Das weibliche Geschlecht ist wesentlich intelligenter als das männliche: zumindest was den emotionalen Aspekt betrifft. Forscher entdeckten, dass Frauen ihre Gehirnkapazität besser nützen als Männer. Durchgeführt wurde die Studie im Rahmen der Alzheimer-Forschung, um herauszufinden, wie unterschiedlich die Gehirne von Männern und Frauen funktionieren. Dafür wurden die Gehirnströme der Teilnehmer gemessen, um abzuleiten, welche Partien vorrangig aktiv sind.

  • Das Ergebnis: Die Gehirnbereiche der Impulskontrolle und der emotionalen Bewertung sowie der Bereich, der für die Verarbeitung von Emotionen verantwortlich ist, wird bei Frauen vermehrt aktiviert.
  • Das bedeutet, dass Frauen empathischer und intuitiver sind, außerdem hat sich das weibliche Geschlecht besser unter Kontrolle.

Mehr dazu: Warum Frauen lieber teilen

Frauen haben mehr als eine erogene Zone

Neben der Fähigkeit empathischer zu sein, haben Frauen auch den Vorteil mehrere erogene Zonen zu besitzen! Besonders empfindlich ist das weibliche Geschlecht an:

  • der Zunge: Schon der erste Kuss kann viele Frauen in den Wahnsinn treiben.
  • den Ohrläppchen: Laut TCM sind alle Organe und Körperteile miteinander verbunden, das Ohrläppchen ist bei Frauen deshalb sehr empfindlich.
  • den Handgelenken: Sanfte Küsse an dieser Stelle können durch die dünnere Haut und intensivere Temperaturempfindlichkeit an dieser Stelle bei vielen Frauen zu einem sanften Schauer führen.
  • am Nacken und Rücken: Massagen oder Streicheleinheiten machen Lust auf mehr.
  • der Vulva: Die äußeren Geschlechtsorgane beinhalten die Klitoris und die inneren sowie äußeren Schamlippen. Diese Zone ist der wichtigste Punkt beim Liebesspiel.

Pluspunkt: Frauen können multiple Orgasmen genießen.

Mehr dazu: Erogene Zonen bei Mann und Frau

Frauen haben eine größere Schmerzresistenz

Zwar hat das weibliche Geschlecht ein höheres Schmerzempfinden, doch eine wesentlich niedrigere Schmerzschwelle als Männer. Doch das muss auch so sein, wenn man bedenkt, dass Frauen neues Leben gebären können. Dabei ertragen sie unglaubliche Schmerzen und erleiden oftmals mehrere Knochenbrüche.

  • Amerikanische Forscher fanden heraus, dass es bei vielen Frauen monatelang dauert, bis die Geburtsverletzungen vollkommen verheilen.
  • Solche Verletzungen können unter anderem Knochenbrüche des Schambeins, Flüssigkeiten in den Muskeln und Beckenboden-Muskelrisse sein. Demnach ist eine Geburt genauso anstrengend wie Leistungssport!
  • Doch der weibliche Körper hat die Fähigkeit über Endorphine schmerzstillende Substanzen im Körper freizusetzen und dadurch die Empfindsamkeit zu lindern.

Mehr dazu: 5 Mythen zur Geburt

Frauen können Multitasking

Job, Haushalt, Kinder und Liebesleben zu jonglieren ist zwar nicht einfach, doch für viele Frauen alltäglich.
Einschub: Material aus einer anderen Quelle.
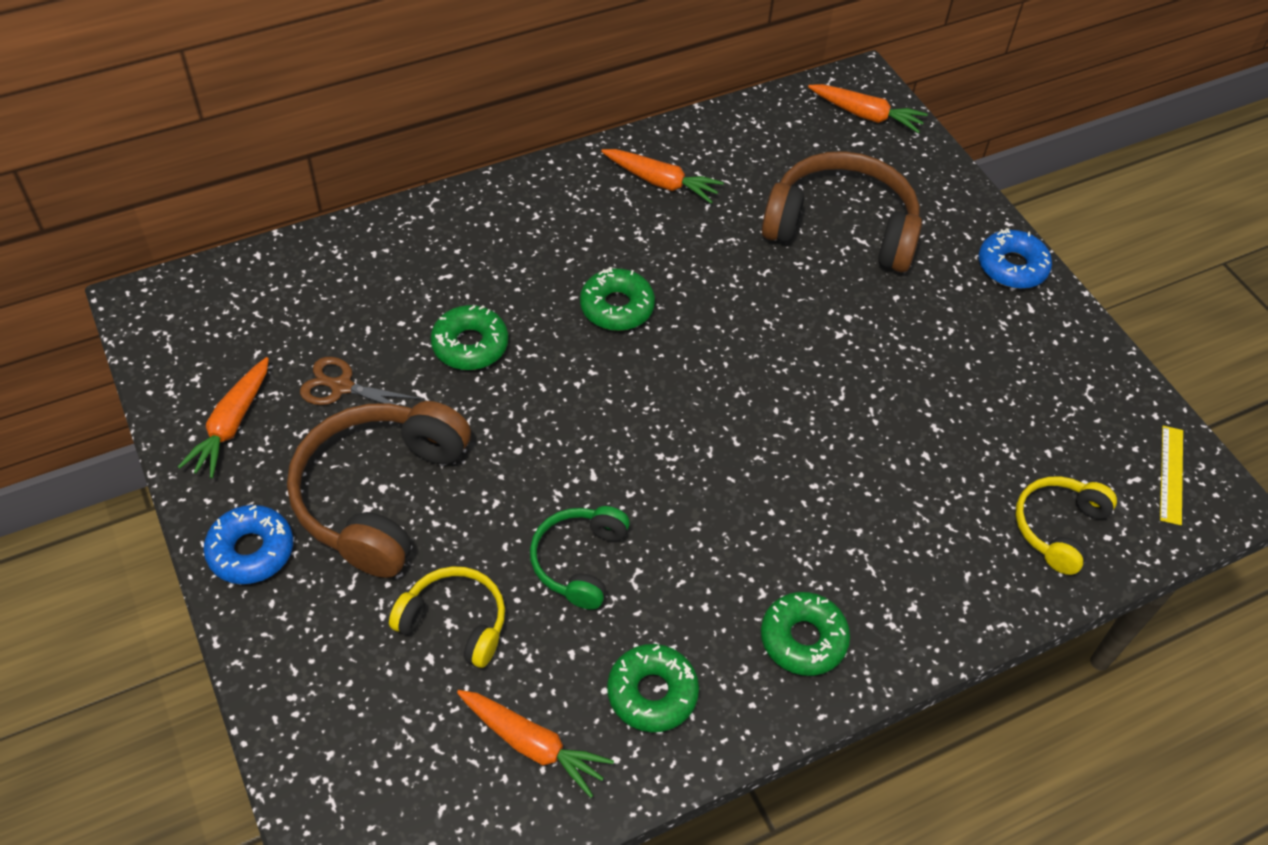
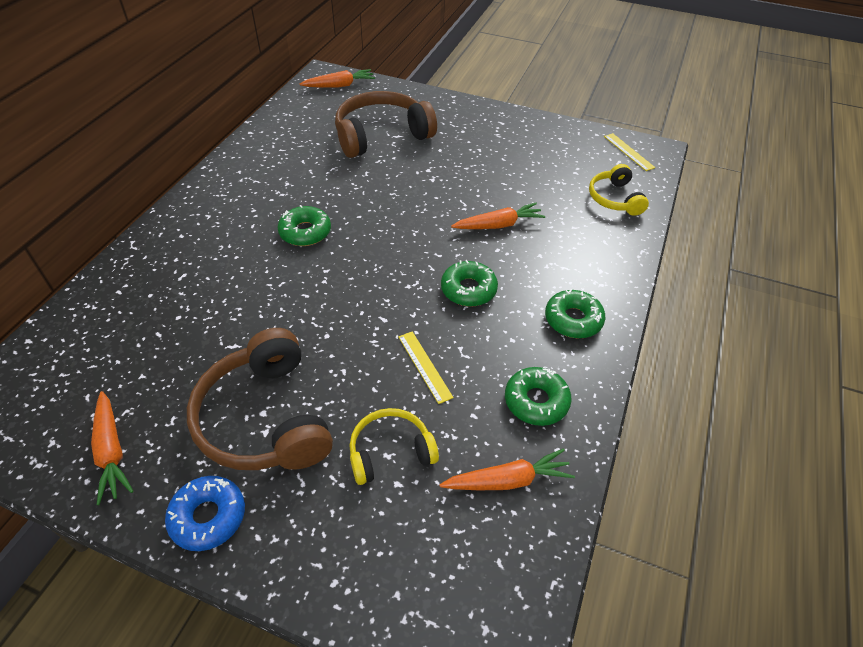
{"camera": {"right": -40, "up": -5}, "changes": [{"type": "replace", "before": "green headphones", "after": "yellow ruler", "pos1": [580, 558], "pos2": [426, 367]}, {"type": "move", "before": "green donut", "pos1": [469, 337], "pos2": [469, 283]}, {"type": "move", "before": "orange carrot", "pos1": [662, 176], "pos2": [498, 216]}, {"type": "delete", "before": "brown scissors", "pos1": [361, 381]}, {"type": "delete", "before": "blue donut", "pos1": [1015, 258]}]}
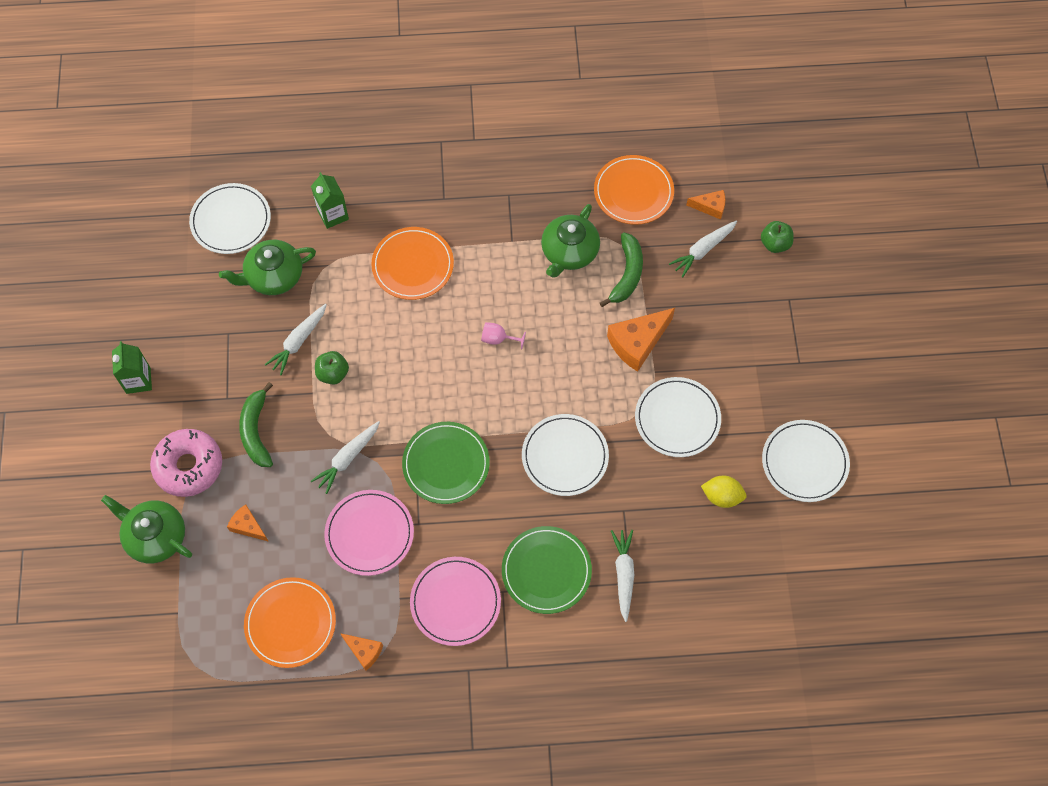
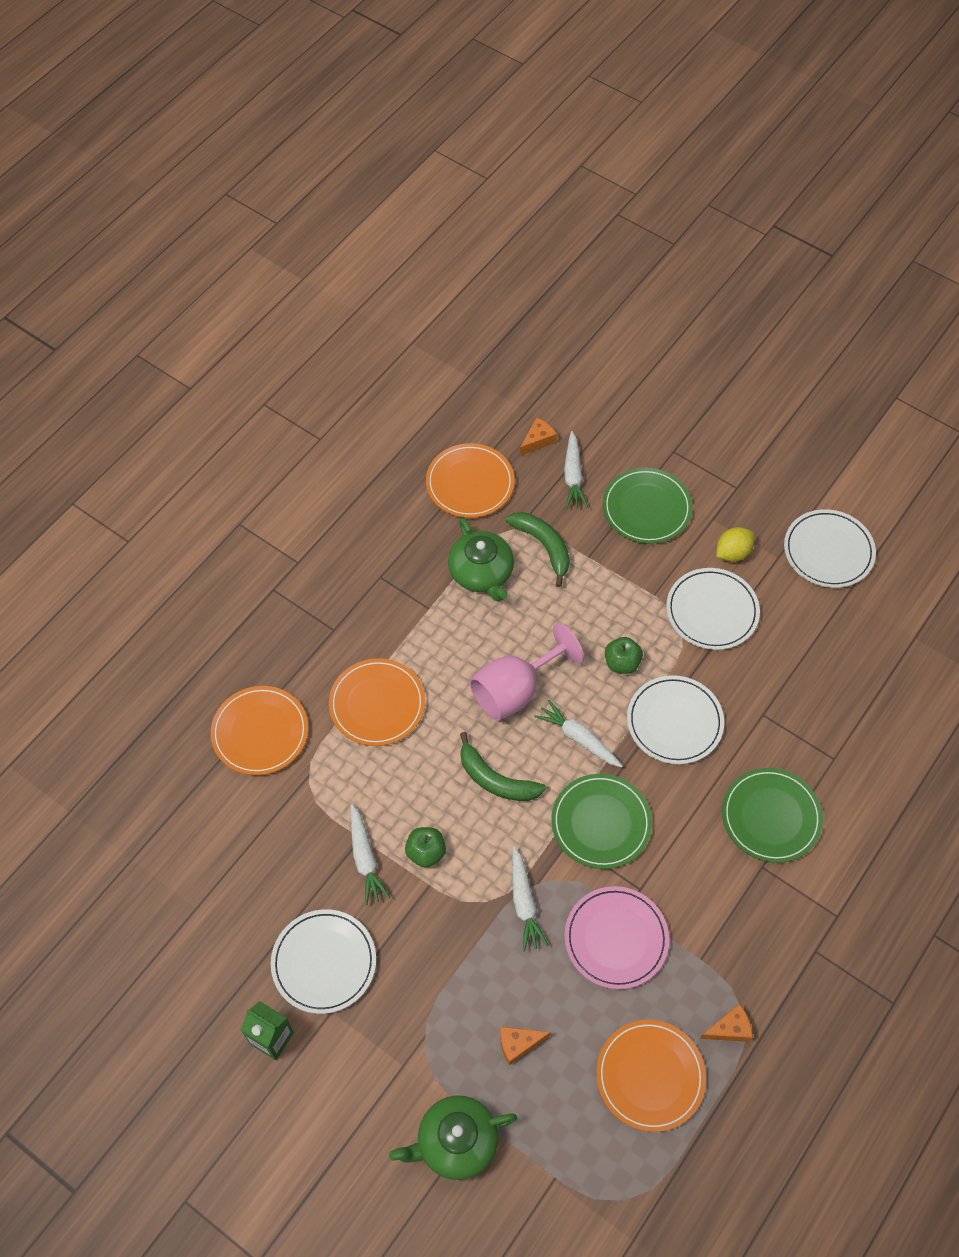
{"camera": {"right": -50, "up": -5}, "changes": [{"type": "replace", "before": "green carton", "after": "orange plate", "pos1": [330, 200], "pos2": [259, 730]}, {"type": "move", "before": "white plate", "pos1": [230, 218], "pos2": [323, 961]}, {"type": "move", "before": "green banana", "pos1": [256, 424], "pos2": [503, 766]}, {"type": "resize", "before": "pink goblet", "pos1": [503, 335], "pos2": [527, 672], "scale": 2.27}, {"type": "move", "before": "white carrot", "pos1": [622, 576], "pos2": [578, 734]}, {"type": "insert", "after": "green plate", "pos2": [647, 506]}, {"type": "move", "before": "green apple", "pos1": [777, 237], "pos2": [624, 655]}, {"type": "move", "before": "yellow lemon", "pos1": [724, 492], "pos2": [735, 544]}, {"type": "delete", "before": "pink donut", "pos1": [186, 463]}, {"type": "delete", "before": "green teapot", "pos1": [267, 267]}, {"type": "delete", "before": "pink plate", "pos1": [455, 601]}, {"type": "delete", "before": "orange cheese", "pos1": [641, 340]}]}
Dass da die Männer schnell neidisch werden können, ist nicht verwunderlich, denn die Multitasking-Fähigkeit wurde sogar wissenschaftlich bestätigt!

  • Schweizer Forscher untersuchten, inwiefern Männer und Frauen sich beim Gehen und Denken unterscheiden. Das Ergebnis zeigte, dass junge Frauen sich auch bei intensiver Denkarbeit nicht aus dem Schritt bringen lassen.